Die Kirche verlangt von den Paaren, daß sie die Sexua1ität nicht radikal von der Fortpflanzung abkoppeln, weil sie davon ausgeht, daß die eheliche Liebe ein menschlicher Akt der Liebe ist, der keinesfalls auf ein rein instinktives Verhalten reduziert werden darf. Genauer: Die Kirche mißbilligt die Mittel der künstlichen Empfängnisverhütung, weil diese die Sexualität von ihrem Wesenszweck trennen. Gleichzeitig ermutigt die Kirche jedoch die Christen, mit Hilfe der göttlichen Gnade in der Praxis ihrer Freiheit und Verantwortung zu wachsen und sich in den Fragen der Ehe und Sexualität dementsprechend zu verhalten.

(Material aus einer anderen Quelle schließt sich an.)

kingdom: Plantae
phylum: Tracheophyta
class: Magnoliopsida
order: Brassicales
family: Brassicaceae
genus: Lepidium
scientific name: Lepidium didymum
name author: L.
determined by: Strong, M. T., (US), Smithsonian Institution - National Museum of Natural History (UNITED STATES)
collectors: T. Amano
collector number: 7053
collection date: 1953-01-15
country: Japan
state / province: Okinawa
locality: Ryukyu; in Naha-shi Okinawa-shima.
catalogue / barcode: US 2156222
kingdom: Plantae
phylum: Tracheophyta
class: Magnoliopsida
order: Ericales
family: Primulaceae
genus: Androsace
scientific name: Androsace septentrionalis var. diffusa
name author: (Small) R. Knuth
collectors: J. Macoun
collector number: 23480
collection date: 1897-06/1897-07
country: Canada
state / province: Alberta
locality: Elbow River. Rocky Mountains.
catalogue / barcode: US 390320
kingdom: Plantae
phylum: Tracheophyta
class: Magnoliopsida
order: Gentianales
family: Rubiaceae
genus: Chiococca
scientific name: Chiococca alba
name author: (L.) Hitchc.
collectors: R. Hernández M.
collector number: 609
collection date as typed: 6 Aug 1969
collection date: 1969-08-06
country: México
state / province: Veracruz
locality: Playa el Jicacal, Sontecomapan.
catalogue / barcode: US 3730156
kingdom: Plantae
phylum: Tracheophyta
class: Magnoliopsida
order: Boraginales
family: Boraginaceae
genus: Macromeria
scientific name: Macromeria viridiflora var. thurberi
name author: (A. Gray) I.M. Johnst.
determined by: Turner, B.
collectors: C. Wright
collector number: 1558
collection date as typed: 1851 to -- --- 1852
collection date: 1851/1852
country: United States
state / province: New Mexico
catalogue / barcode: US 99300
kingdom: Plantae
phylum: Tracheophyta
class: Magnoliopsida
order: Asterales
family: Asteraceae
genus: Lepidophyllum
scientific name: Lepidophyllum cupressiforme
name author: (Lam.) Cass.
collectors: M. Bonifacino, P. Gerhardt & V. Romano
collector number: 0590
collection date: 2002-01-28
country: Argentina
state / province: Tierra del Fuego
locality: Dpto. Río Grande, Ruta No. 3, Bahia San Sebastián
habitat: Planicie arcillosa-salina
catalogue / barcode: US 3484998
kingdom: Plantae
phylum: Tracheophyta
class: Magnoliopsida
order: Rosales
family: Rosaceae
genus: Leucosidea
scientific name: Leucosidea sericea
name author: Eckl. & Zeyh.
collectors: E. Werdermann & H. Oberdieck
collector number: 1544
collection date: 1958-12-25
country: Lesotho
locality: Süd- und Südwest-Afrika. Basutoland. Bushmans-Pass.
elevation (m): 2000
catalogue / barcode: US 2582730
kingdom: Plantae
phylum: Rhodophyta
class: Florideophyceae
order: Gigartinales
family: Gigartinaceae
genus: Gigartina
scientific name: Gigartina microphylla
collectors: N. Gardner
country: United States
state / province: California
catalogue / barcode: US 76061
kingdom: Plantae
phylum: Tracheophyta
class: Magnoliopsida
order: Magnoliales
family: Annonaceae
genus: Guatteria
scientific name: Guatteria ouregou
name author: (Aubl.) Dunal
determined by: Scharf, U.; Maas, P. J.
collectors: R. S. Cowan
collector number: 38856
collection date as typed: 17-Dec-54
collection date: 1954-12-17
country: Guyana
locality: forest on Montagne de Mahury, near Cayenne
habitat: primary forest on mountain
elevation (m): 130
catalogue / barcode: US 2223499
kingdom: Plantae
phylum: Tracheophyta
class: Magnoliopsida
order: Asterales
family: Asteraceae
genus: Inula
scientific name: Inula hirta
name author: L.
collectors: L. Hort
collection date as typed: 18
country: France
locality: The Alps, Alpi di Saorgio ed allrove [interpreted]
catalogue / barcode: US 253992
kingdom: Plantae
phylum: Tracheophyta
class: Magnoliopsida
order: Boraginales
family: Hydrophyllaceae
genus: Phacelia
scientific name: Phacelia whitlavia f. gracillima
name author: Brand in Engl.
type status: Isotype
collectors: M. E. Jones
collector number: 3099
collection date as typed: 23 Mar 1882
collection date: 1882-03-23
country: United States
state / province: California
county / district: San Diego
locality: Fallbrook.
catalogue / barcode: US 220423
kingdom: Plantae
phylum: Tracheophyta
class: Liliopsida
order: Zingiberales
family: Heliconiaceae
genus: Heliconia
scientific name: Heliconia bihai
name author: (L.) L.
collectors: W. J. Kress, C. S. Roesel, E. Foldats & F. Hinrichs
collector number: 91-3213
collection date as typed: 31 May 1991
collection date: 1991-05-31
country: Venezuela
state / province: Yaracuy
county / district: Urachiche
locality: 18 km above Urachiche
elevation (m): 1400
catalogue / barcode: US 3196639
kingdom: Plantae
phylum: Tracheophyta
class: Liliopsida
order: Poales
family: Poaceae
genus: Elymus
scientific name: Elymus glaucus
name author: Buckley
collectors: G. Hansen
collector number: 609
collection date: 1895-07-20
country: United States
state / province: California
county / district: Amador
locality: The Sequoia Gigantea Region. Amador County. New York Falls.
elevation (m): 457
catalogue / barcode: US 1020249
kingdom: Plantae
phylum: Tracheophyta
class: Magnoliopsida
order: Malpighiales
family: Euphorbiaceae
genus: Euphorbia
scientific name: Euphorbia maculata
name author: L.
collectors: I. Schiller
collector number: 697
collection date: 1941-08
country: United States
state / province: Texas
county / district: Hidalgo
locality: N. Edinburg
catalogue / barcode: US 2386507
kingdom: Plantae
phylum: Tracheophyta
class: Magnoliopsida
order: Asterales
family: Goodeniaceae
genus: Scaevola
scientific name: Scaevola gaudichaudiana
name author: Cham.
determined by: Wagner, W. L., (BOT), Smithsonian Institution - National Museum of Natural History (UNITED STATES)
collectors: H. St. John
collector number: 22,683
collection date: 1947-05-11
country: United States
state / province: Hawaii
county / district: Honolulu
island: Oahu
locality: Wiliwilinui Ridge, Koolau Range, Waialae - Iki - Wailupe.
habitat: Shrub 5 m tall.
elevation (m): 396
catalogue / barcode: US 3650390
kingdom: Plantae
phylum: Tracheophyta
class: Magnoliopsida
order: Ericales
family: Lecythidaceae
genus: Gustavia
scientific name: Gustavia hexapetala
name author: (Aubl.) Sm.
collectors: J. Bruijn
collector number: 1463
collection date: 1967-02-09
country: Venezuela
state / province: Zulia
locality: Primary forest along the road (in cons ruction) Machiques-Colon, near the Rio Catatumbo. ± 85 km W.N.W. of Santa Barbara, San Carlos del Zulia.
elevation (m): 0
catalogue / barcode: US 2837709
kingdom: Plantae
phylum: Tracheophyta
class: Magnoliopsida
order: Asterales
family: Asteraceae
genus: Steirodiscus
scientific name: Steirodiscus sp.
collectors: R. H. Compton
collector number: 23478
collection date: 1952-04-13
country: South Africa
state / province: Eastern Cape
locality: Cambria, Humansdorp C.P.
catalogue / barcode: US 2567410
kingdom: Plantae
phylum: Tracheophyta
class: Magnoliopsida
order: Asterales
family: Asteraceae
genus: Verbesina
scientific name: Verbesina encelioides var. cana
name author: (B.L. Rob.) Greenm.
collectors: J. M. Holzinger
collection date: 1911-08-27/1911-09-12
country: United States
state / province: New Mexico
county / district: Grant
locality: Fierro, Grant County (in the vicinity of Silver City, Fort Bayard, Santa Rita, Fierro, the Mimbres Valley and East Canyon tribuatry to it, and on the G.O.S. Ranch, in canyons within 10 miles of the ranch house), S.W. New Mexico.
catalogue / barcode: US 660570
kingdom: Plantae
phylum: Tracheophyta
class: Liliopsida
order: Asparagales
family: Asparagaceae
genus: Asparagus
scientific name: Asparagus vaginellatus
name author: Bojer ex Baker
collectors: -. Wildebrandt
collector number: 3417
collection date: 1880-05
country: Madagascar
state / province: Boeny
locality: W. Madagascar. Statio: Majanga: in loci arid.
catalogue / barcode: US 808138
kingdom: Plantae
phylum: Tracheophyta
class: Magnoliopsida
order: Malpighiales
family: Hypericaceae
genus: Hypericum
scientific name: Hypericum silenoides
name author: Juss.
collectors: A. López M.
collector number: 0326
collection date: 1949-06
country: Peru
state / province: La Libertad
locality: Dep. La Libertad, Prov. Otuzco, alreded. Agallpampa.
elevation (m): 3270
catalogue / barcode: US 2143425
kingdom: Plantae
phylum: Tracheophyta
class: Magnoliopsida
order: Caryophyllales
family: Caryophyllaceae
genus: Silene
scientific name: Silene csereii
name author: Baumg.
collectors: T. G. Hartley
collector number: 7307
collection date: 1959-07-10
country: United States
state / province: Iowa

Sexualität, Freiheit und Verantwortung sind für sie Bestandteil einer integralen Sicht des Menschen. Sicherlich: Die Forderungen der Kirche in diesem Bereich sind anspruchsvoll, so anspruchsvoll wie überhaupt das Evangelium. Sie sind aber nachvollziehbar. Geburtenbeschränkung, die auf der natürlichen Methode beruht, ist demnach in der Verantwortung der Ehepartner legitim. Hier ist hinzuzufügen, daß die "natürliche Empfängnisregulierung" durchaus erfolgreich sein kann: Der europäische Fruchtbarkeitsrückgang zwischen 1850 und 1960 etwa wurde vor der Pille bewerkstelligt.